何度も退職を考えた中で、最終的に続けることを選んだ理由は何ですか?

作成日時: 8/9/2025更新日時: 8/18/2025
回答 (1)

この質問は、まさに胸の内を突かれました。臨床現場で何年も働く看護師として、「辞職」という言葉は、「頑張れ」よりもずっと頻繁に頭をよぎってきました。

その感覚は、スマホの充電が常に10%を切っていて、いつ電源が落ちてもおかしくないのに、ギリギリのタイミングで充電スポットを見つけ、かろうじて命をつなぐようなものです。


「もう投げ出したくなる」瞬間

正直に言うと、辞めたくなる理由は一日中語り続けられます:

  • 心身の消耗: 連続深夜勤務に生理が重なり、救急対応で午後3時まで食事も取れず、帰宅後は喋る気力もない。自分の体ではなく、単なる仕事用の器になった気がする。
  • 心の傷: 理不尽な患者や家族に、全力で尽くしたのに罵声や非難を浴びる。自分の善意や専門性がここでは無価値に思えることさえある。
  • 価値観の喪失: 注射に薬の配布、記録書き…毎日単調な業務の繰り返しで、終わりの見えない流れ作業のよう。夜ふと「このままでいいのか?」と考える。
  • 家族への後悔: 祝日は必ず当番で、家族が病気でも駆けつけられない。この後悔の念が、いつも胸に刺さっている。

| 設問一覧 |
1. 引用文によると、救急対応のために何時まで食事が取れなかったのですか。
2. 引用文で辞めたくなる理由として挙げられている項目の見出しを、すべて書き出しなさい。
行の内容はここでは使いません。

| 提供資料 |
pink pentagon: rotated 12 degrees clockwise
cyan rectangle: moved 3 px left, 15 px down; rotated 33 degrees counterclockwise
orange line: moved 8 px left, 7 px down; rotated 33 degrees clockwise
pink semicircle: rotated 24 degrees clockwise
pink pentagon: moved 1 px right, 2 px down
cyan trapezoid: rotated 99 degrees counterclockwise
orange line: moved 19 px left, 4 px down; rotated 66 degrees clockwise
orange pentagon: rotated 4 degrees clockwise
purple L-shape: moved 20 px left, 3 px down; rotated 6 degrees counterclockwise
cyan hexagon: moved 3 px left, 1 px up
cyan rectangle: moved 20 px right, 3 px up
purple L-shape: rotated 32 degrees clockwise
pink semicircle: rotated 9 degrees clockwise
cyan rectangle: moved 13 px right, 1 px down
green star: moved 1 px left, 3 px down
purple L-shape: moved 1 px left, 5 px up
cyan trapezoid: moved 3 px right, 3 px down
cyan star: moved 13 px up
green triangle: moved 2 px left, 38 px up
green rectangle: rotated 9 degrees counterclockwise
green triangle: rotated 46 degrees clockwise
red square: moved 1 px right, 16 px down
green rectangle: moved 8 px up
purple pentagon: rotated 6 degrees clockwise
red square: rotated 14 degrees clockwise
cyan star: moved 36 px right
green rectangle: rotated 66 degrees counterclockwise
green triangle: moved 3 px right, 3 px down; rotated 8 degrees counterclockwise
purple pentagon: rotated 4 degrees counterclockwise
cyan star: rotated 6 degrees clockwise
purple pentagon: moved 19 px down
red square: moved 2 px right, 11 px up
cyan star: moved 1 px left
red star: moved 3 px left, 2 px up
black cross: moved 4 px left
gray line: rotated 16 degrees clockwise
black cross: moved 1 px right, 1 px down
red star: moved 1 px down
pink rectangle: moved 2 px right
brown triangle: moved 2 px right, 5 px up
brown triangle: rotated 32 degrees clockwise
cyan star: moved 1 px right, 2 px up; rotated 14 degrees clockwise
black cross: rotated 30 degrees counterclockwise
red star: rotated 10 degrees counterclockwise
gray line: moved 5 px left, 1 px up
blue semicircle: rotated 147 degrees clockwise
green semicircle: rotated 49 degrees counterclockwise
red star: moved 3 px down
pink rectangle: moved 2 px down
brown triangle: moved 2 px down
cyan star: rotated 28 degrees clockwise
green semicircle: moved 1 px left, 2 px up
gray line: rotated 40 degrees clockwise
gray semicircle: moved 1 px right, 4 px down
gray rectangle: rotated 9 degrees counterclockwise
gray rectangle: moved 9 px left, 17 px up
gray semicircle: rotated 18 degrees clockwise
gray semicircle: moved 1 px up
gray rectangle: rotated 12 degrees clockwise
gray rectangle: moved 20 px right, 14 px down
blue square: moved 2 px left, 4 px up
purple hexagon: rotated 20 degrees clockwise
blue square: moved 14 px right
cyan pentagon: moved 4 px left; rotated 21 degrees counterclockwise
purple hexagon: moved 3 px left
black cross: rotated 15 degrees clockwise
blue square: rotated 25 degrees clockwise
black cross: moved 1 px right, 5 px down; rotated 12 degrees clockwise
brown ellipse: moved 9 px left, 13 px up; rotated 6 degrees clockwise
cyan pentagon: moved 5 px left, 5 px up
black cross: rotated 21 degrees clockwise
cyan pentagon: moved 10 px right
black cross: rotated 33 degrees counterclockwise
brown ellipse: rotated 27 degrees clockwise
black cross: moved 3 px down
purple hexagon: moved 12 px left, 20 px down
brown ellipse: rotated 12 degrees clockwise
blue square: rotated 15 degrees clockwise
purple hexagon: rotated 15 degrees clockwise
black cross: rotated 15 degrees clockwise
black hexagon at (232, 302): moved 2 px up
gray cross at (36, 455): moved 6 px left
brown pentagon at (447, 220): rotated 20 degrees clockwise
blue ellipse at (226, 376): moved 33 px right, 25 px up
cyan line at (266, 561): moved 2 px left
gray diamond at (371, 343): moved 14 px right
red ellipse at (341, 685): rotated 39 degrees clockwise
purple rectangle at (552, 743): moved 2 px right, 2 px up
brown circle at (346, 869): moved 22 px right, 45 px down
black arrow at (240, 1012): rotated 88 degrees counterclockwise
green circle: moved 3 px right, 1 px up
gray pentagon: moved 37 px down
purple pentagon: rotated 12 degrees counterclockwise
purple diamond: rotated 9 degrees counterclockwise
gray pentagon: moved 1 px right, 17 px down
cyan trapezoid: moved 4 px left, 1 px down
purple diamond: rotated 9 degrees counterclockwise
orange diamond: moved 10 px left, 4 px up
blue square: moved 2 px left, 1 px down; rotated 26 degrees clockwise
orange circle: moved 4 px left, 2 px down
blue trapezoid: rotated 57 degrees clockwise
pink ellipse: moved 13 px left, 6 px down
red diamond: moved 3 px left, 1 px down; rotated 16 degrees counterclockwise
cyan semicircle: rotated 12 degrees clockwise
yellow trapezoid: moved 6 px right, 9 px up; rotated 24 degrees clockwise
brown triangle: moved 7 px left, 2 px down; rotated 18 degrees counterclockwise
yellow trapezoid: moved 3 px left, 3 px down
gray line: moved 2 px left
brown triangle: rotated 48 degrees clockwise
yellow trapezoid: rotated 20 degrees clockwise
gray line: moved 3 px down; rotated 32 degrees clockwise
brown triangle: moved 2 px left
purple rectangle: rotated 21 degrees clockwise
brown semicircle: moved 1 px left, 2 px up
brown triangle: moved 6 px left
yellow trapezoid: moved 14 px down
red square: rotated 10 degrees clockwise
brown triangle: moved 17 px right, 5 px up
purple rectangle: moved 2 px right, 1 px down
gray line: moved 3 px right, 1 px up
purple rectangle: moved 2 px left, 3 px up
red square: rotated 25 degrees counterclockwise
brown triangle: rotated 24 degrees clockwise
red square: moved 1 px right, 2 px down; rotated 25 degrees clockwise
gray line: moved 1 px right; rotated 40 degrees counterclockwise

| 番号別解答 |
1. 午後3時までです。

2. 心身の消耗、心の傷、価値観の喪失、家族への後悔